The Power of Awk

Yesterday, I used a shell script I had written a while back to convert some VTT subtitle files into normal text, however, because these files this time were from yt-dlp, there was extra formatting and I had to write a second shell-script for post processing. These took a while to write but also a long time to run and it was quite late by the time I had working outputs from them. After it was all done, I wondered if it would have been faster to write some awk scripts, given this is text processing and that's what awk is best at. This wasn't my first choice as awk is not a language I am very familiar with, but today I thought I'd give it a try for arguments' sake to see if it would be any faster. Writing and testing the scripts took about 1.5 hours (a lot of which was spent finding out how to do things), but I now have some scripts that work.

Original shell scripts

First, the shell scripts I used yesterday:

vtt.sh:

#!/bin/sh
#vtt converter

vttfile="$1"
textfile="$2"
i='1'
numl="$(wc -l "$vttfile"|cut -f 1 -d ' ')"
mark='0'
ci=''

getci() {
  cat "$vttfile"|sed -ne "${1}p"
}

echo "" > "$textfile"

while test "$i" -lt "$numl"; do
  ci="$(getci "$i")"
  echo "$i: $ci"
  if test "$mark" == '0'; then
    while test "$(echo "$ci"|sed -ne '/-->/p')" == ""; do
	  i="$(($i + 1))"
	  ci="$(getci "$i")"
	done
	mark="1"
  else
    if test "$ci" == ''; then
	  mark='0'
	else
	  echo "$ci" >> "$textfile"
	fi
  fi
  i="$(($i + 1))"
done

vtt-post.sh:

#!/bin/sh
#vtt post processing

subs="$1"
textfile="$2"
ci=''
pci=''
i='1'
numl="$(wc -l "$subs"|cut -f 1 -d ' ')"

getci() {
  cat "$subs"|sed -nbe "${1}p"
}
getcif() {
  getci "$1"|sed -be "/[<][0-9].*[>]/s/.*//"
}

echo "" > "$textfile"

while test "$i" -lt "$numl"; do
  ci="$(getcif "$i")"
  if test ! -z "$(echo $ci)"; then
    if test "$ci" != "$pci"; then
	  echo "$i: $ci"
	  echo "$ci" >> "$textfile"
	fi
    pci="$ci"
  fi
  i="$(($i + 1))"
done
while test -z "$(getci "$i")"; do
  i="$(($i - 1))"
done
ci="$(getci "$i")"
if echo "$ci"|grep -q '[<][0-9].*[>]'; then
  ci="$(echo "$ci"|sed -be 's/[<][^>]*[>]//g')"
  echo "$i: $ci"
  echo "$ci" >> "$textfile"
fi
unix2dos "$textfile"

These scripts took about 2-5 minutes each to run on each VTT file and I had to run vtt.sh first to output an intermediary file, then run vtt-post.sh on that file.

The awk scripts

First, I converted vtt.sh to awk:

#!/bin/awk -f
BEGIN { mark=0}
/-->/ { mark = 1}
/^[ ]*$/ { mark = 0 }
mark == 1 && $0 !~ /-->/ { print $0 }

That was short (though it took a while to write it)! It also ran through in under a second!

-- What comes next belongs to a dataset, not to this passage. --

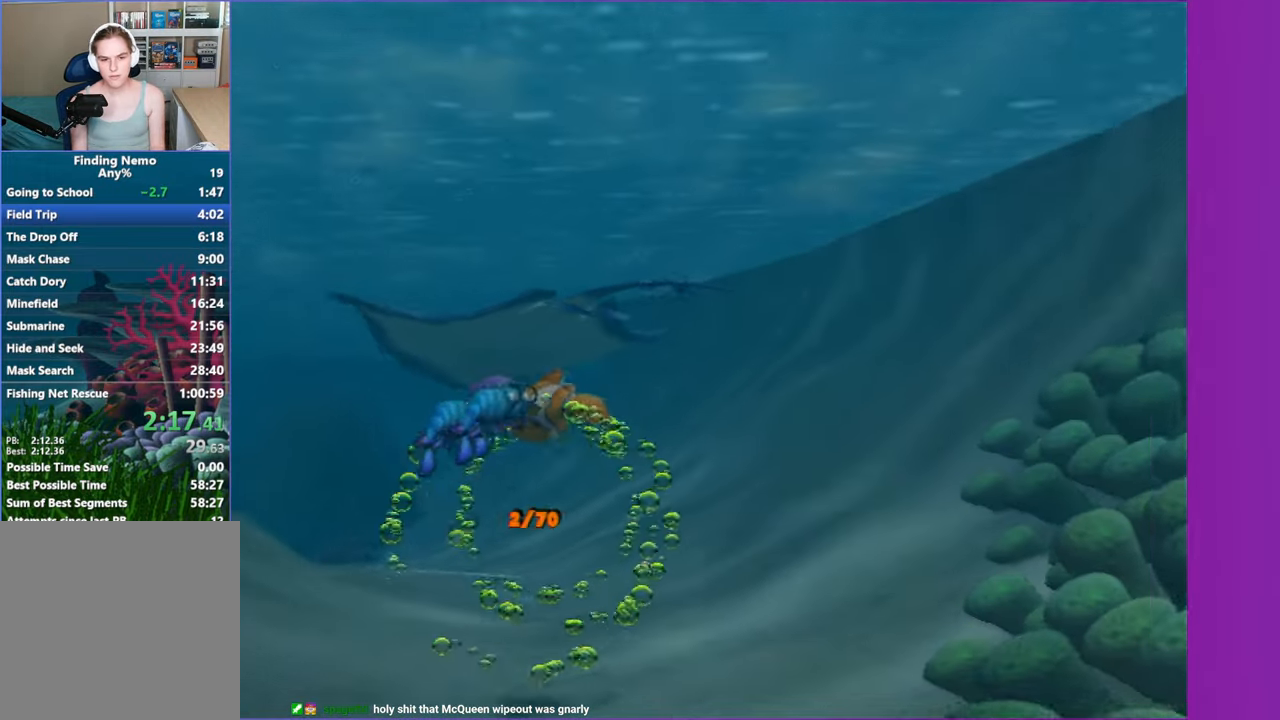
{"buttons": ["A"], "left_stick": "left", "right_stick": "center", "events": [[33, "left_stick", "down-right"], [83, "left_stick", "right"], [100, "A", "up"], [217, "A", "down"], [283, "left_stick", "center"], [333, "A", "up"], [383, "left_stick", "down-left"], [467, "A", "down"], [467, "left_stick", "left"]]}
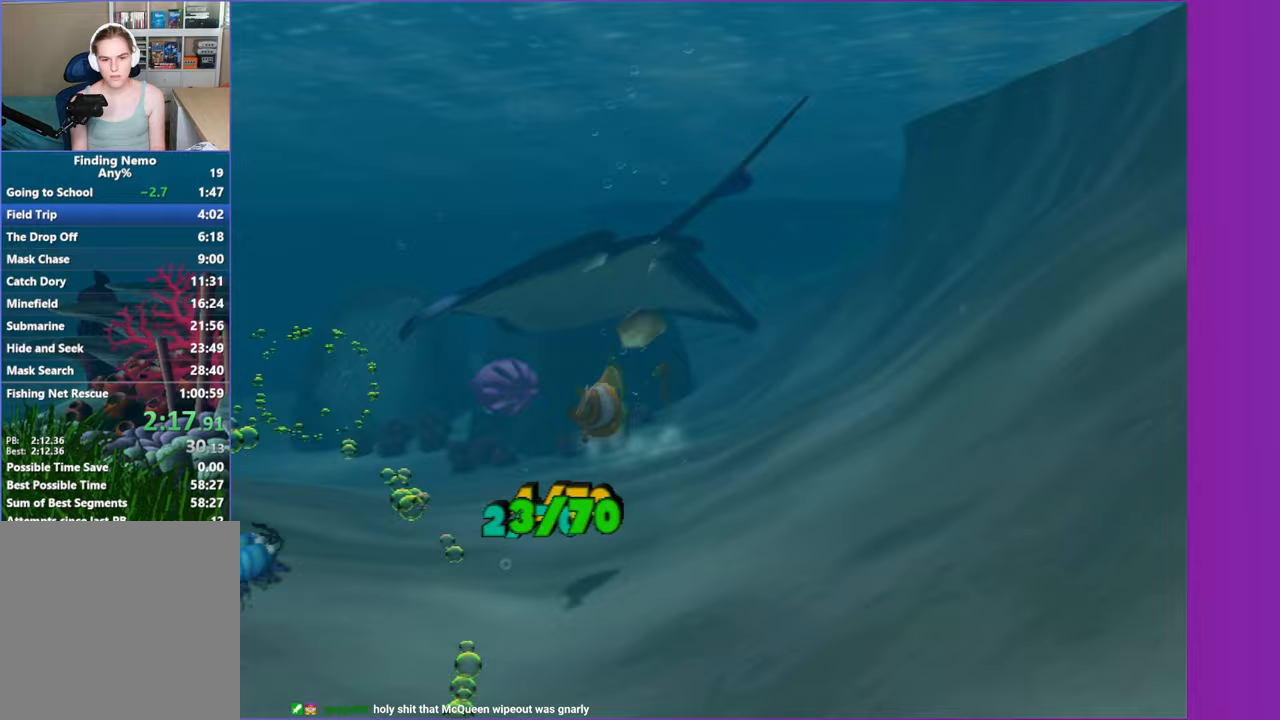
{"buttons": ["A"], "left_stick": "left", "right_stick": "center", "events": [[83, "A", "up"], [167, "A", "down"], [283, "left_stick", "up-left"], [317, "A", "up"], [417, "A", "down"], [500, "left_stick", "left"]]}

Then I converted vtt-post.sh to awk:

#!/bin/awk -f
BEGIN {lci=""; pci=""; li=0; ii=0}
/^[^<>]+[^<> ]+[^<>]*$/ { if (pci != $0) { print $0; pci = $0; ii = NR } }
/[<][0-9].*[>]/ { lci=$0; li = NR }
END { if (li > ii) { gsub(/[<][^>]*[>]/,"",lci); print lci } }

A bit more complex in some ways and the output needed me to run "unix2dos" on it manually, but even with that added to the end of the launching command, it ran in under a second!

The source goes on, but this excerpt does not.